BentoCloud provides fast and scalable infrastructure for building and scaling AI applications with BentoML in the cloud.

  1. Install BentoML and :doc:log in to BentoCloud </scale-with-bentocloud/manage-api-tokens> through the BentoML CLI. If you don't have a BentoCloud account, sign up here for free <https://www.bentoml.com/>_.

    .. code-block:: bash

    pip install bentoml bentoml cloud login

  2. Clone the BentoDiffusion repository <https://github.com/bentoml/BentoDiffusion>_ and deploy the project.

    .. code-block:: bash

    git clone https://github.com/bentoml/BentoDiffusion.git cd BentoDiffusion/controlnet bentoml deploy

  3. Once it is up and running on BentoCloud, you can call the endpoint in the following ways:

    .. tab-set::

    .. tab-item:: BentoCloud Playground

     .. image:: ../../_static/img/examples/controlnet/controlnet-bentocloud.png
        :alt: Screenshot of ControlNet application deployed on BentoCloud showing the image generation interface with prompt inputs and controls
    

    .. tab-item:: Python client

    Create a :doc:`BentoML client </build-with-bentoml/clients>` to call the endpoint. Make sure you replace the Deployment URL with your own on BentoCloud. Refer to :ref:`scale-with-bentocloud/deployment/call-deployment-endpoints:obtain the endpoint url` for details.
    
    .. code-block:: python
    
       import bentoml
       from pathlib import Path
    
       # Define the path to save the generated image
       output_path = Path("generated_image.png")
    
       with bentoml.SyncHTTPClient("https://controlnet-new-testt-e3c1c7db.mt-guc1.bentoml.ai") as client:
         result = client.generate(
             controlnet_conditioning_scale=0.5,
             guidance_scale=5,
             image=Path("./example-image.png"),
             negative_prompt="ugly, disfigured, ill-structure, low resolution",
             num_inference_steps=25,
             prompt="A young man walking in a park, wearing jeans.",
       )
    
       # The result should be a PIL.Image object
       result.save(output_path)
    
       print(f"Image saved at {output_path}")
    

    .. tab-item:: CURL

    Make sure you replace the Deployment URL with your own on BentoCloud. Refer to :ref:`scale-with-bentocloud/deployment/call-deployment-endpoints:obtain the endpoint url` for details.
    
    .. code-block:: bash
    
       curl -s -X POST \
             'https://controlnet-new-testt-e3c1c7db.mt-guc1.bentoml.ai/generate' \
             -F controlnet_conditioning_scale='0.5' \
             -F guidance_scale='5' \
             -F negative_prompt='"ugly, disfigured, ill-structure, low resolution"' \
             -F num_inference_steps='25' \
             -F prompt='"A young man walking in a park, wearing jeans."' \
             -F '[email protected]' \
             -o output.jpg
    
  4. To make sure the Deployment automatically scales within a certain replica range, add the scaling flags:

    .. code-block:: bash

    bentoml deploy --scaling-min 0 --scaling-max 3 # Set your desired count

    If it's already deployed, update its allowed replicas as follows:

    .. code-block:: bash

    bentoml deployment update <deployment-name> --scaling-min 0 --scaling-max 3 # Set your desired count

    For more information, see :doc:how to configure concurrency and autoscaling </scale-with-bentocloud/scaling/autoscaling>.

.. _LocalServing:

Local serving ^^^^^^^^^^^^^

.. raw:: html

<a id="localserving"></a>

BentoML allows you to run and test your code locally, so that you can quickly validate your code with local compute resources.

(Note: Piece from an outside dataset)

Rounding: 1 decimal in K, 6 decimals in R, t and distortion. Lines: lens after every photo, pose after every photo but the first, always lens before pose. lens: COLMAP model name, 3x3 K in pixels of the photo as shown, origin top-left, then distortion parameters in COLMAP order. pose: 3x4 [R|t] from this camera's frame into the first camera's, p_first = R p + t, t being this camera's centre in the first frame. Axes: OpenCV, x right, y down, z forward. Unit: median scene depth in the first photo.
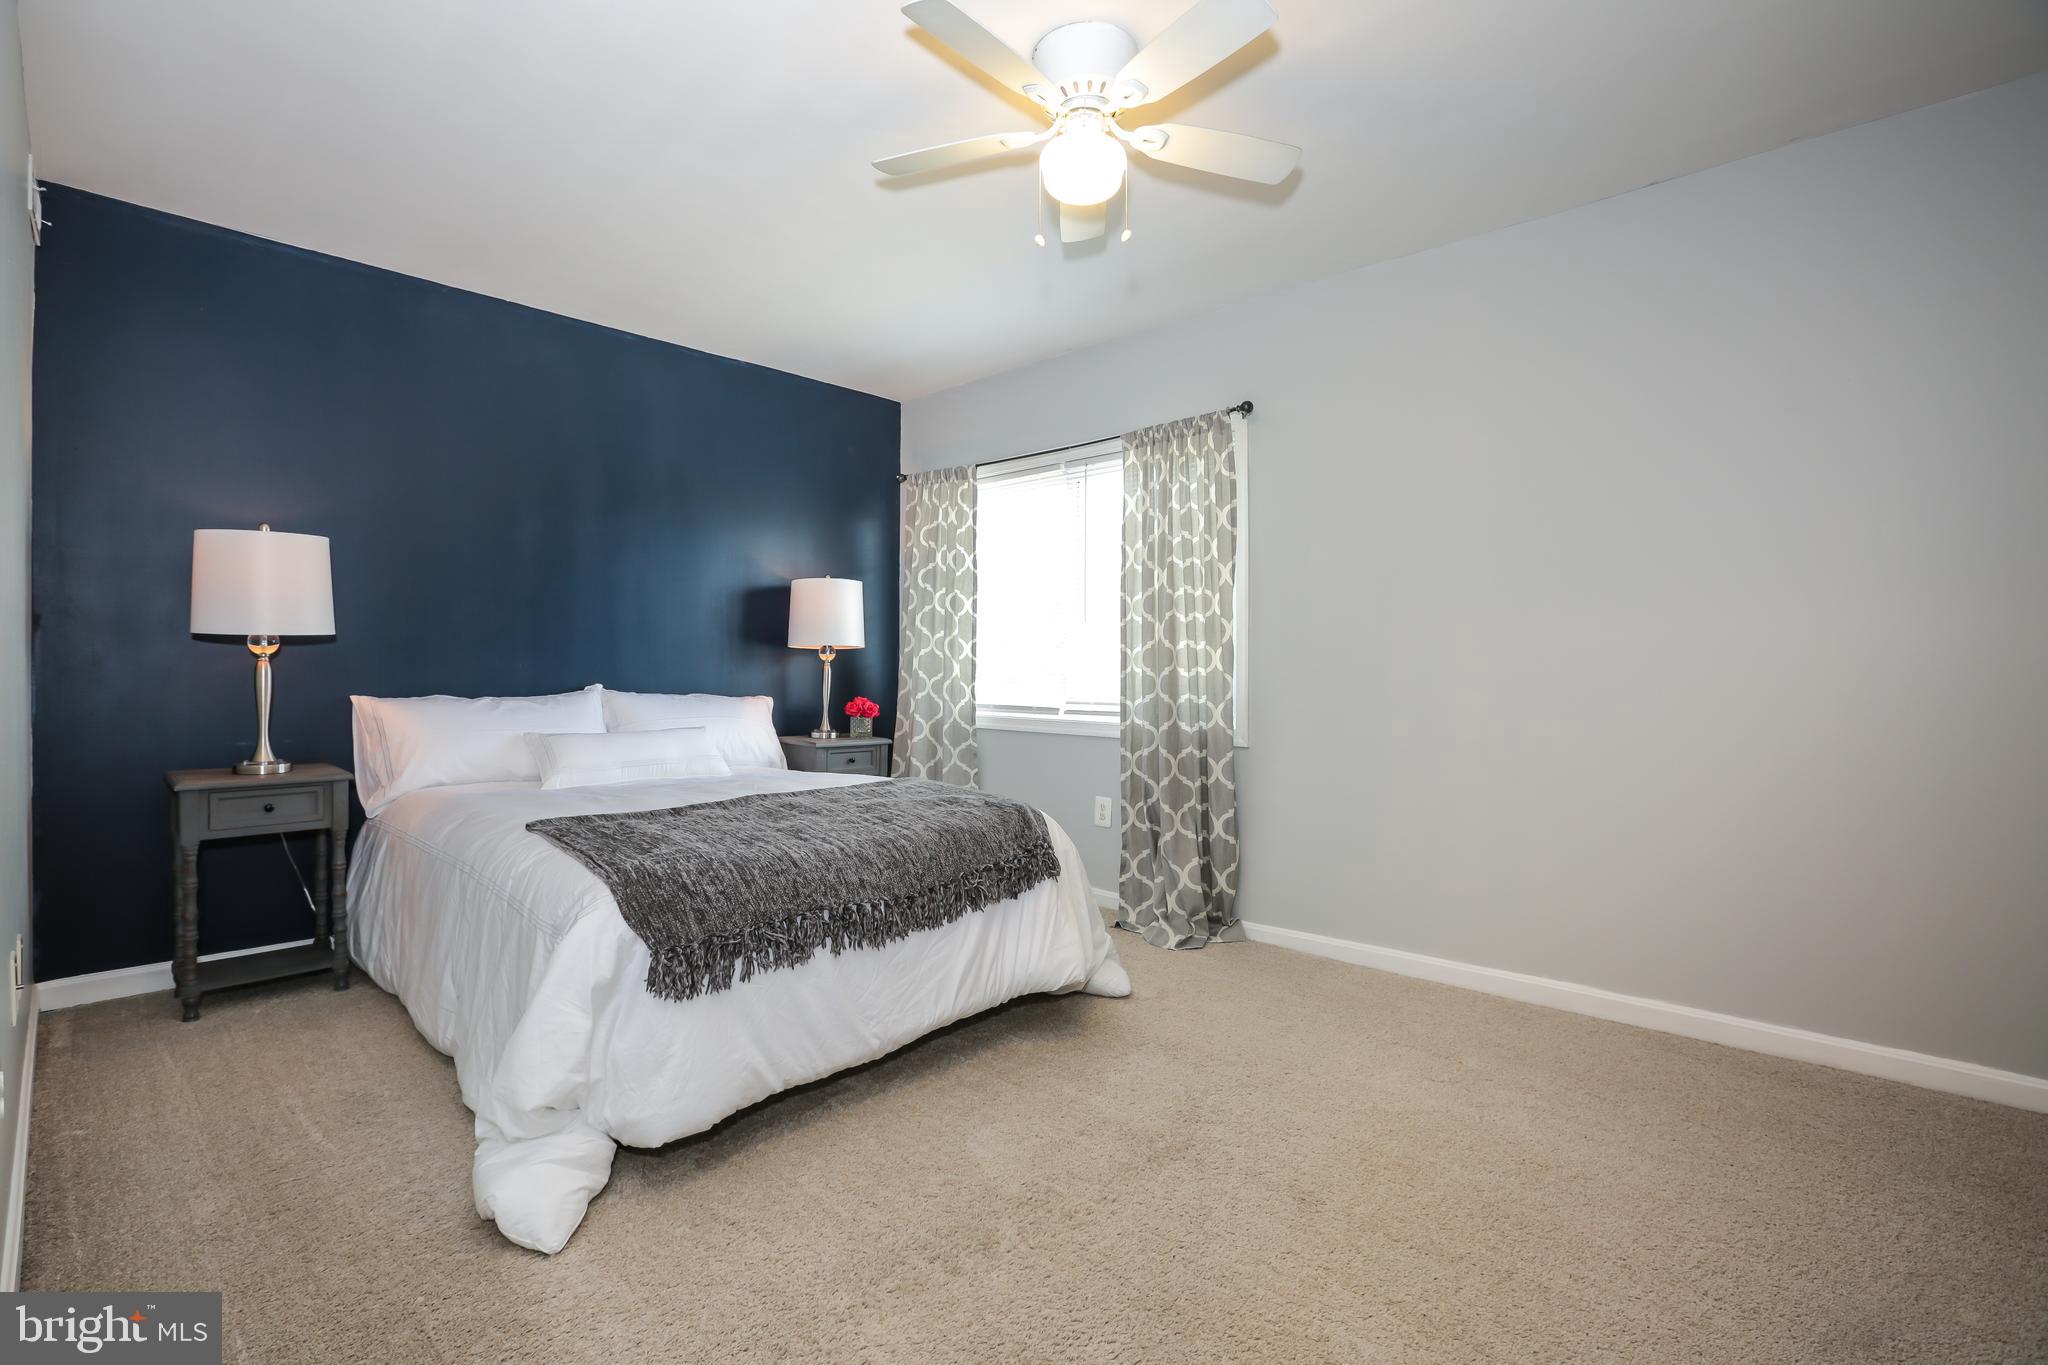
lens RADIAL K [[919.0, 0, 1026.3], [0, 919.0, 678.7], [0, 0, 1]] dist [-0.027711, 0.005130]
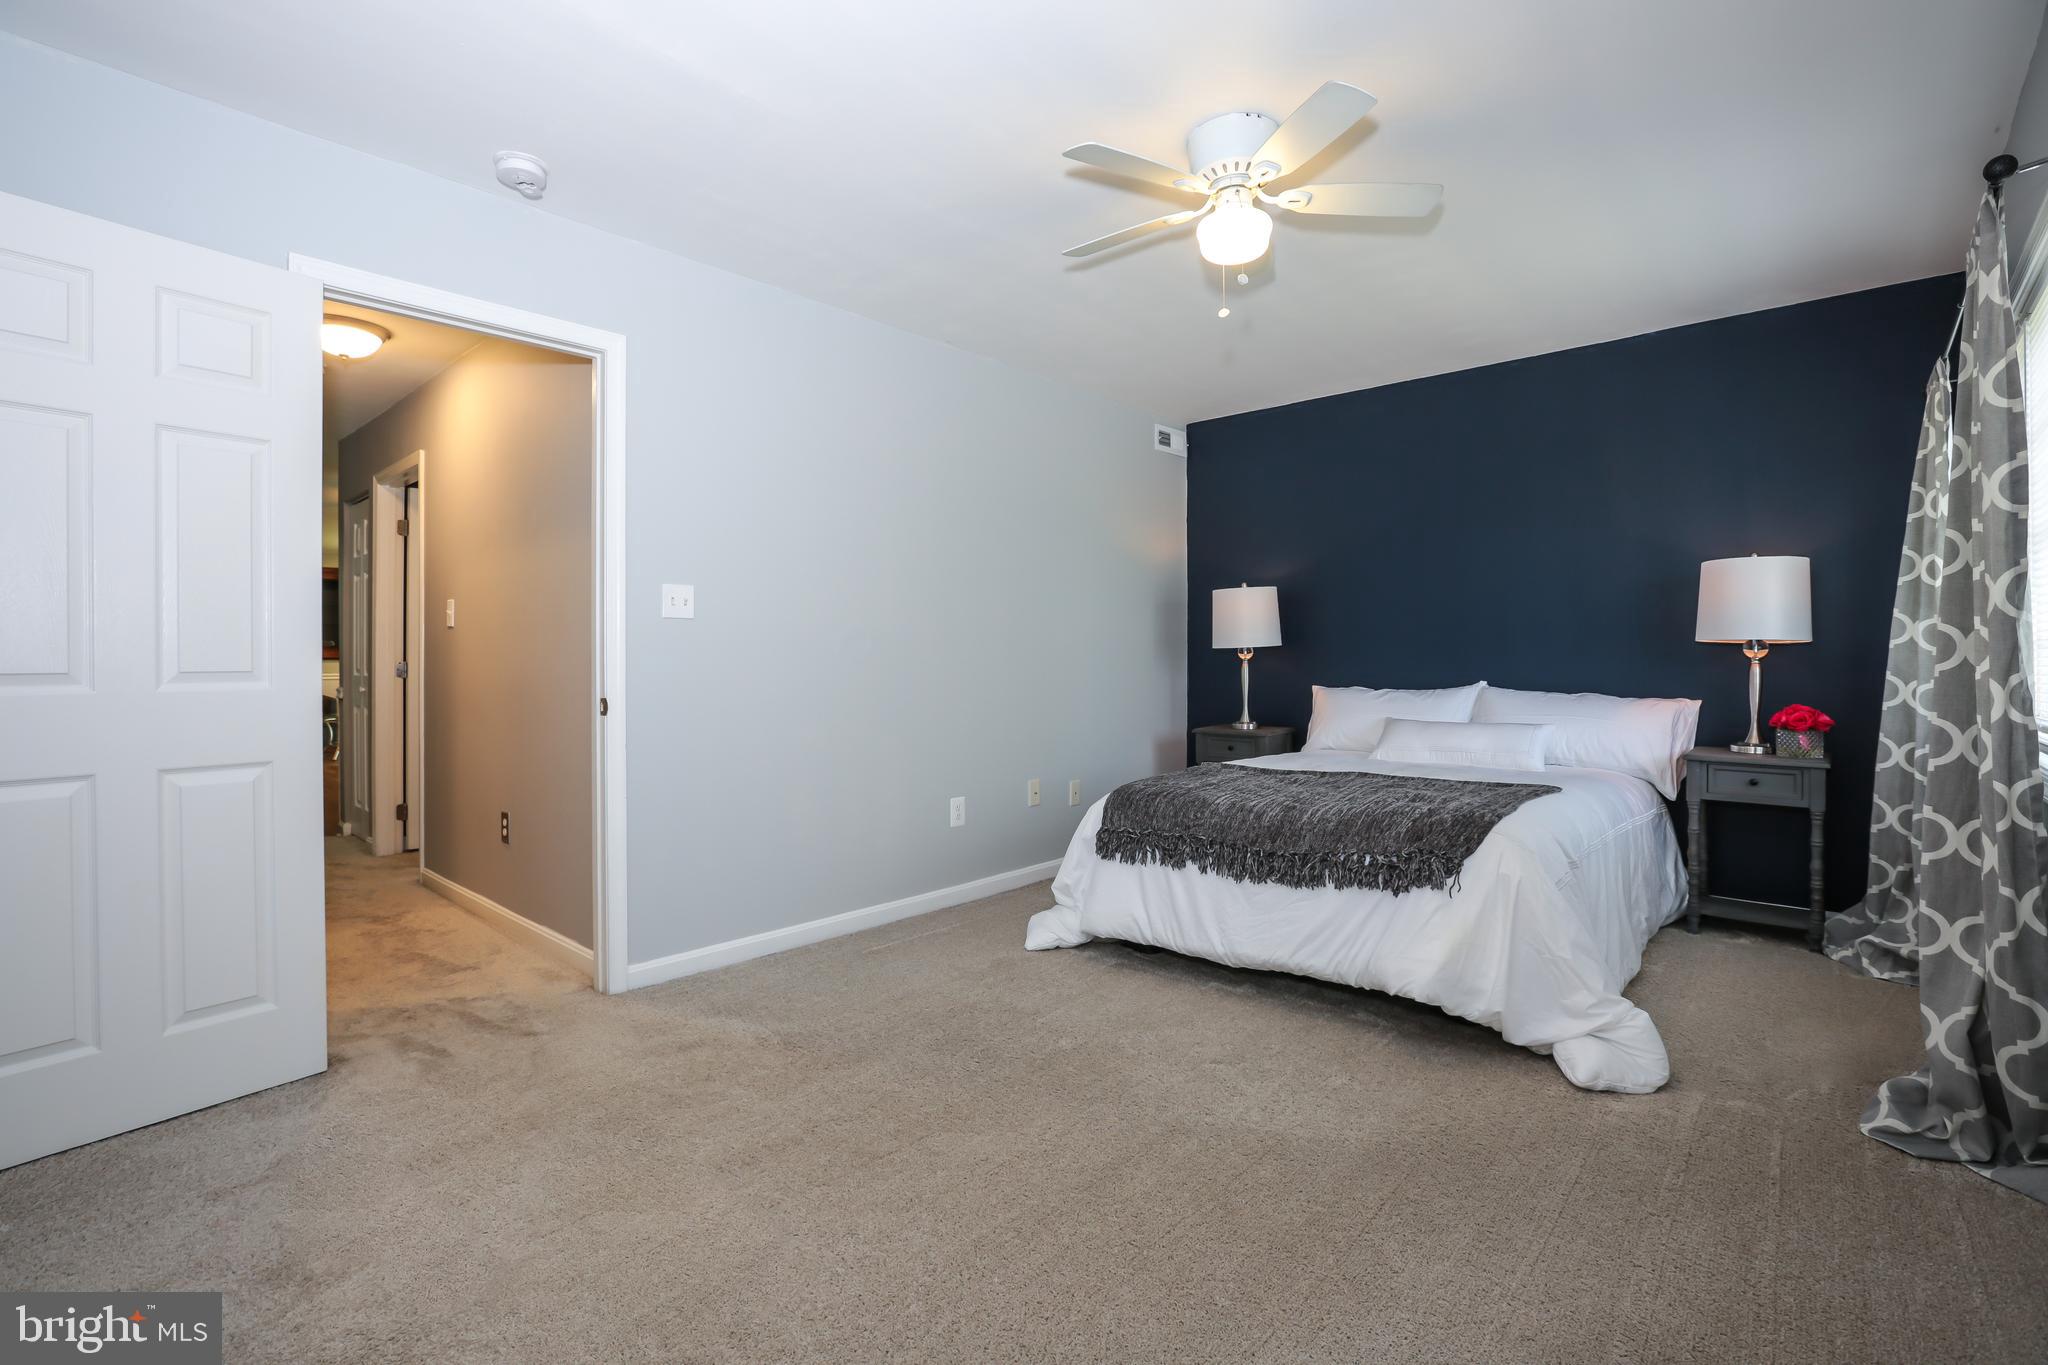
lens RADIAL K [[919.0, 0, 1026.6], [0, 919.0, 670.8], [0, 0, 1]] dist [-0.027711, 0.005130]
pose [[0.031462, -0.001012, -0.999504, 0.722644], [-0.014483, 0.999894, -0.001468, 0.002878], [0.999400, 0.014522, 0.031444, 0.429311]]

  1. Clone the repository and choose your desired project.

    .. code-block:: bash

    git clone https://github.com/bentoml/BentoDiffusion.git cd BentoDiffusion/controlnet

    Recommend Python 3.11

    pip install -r requirements.txt

  2. Serve it locally.

    .. code-block:: bash

    bentoml serve

    .. note::

    To run this project locally, you need an Nvidia GPU with at least 12G VRAM.

  3. Visit or send API requests to http://localhost:3000 <http://localhost:3000/>_.

For custom deployment in your own infrastructure, use BentoML to :doc:generate an OCI-compliant image </get-started/packaging-for-deployment>.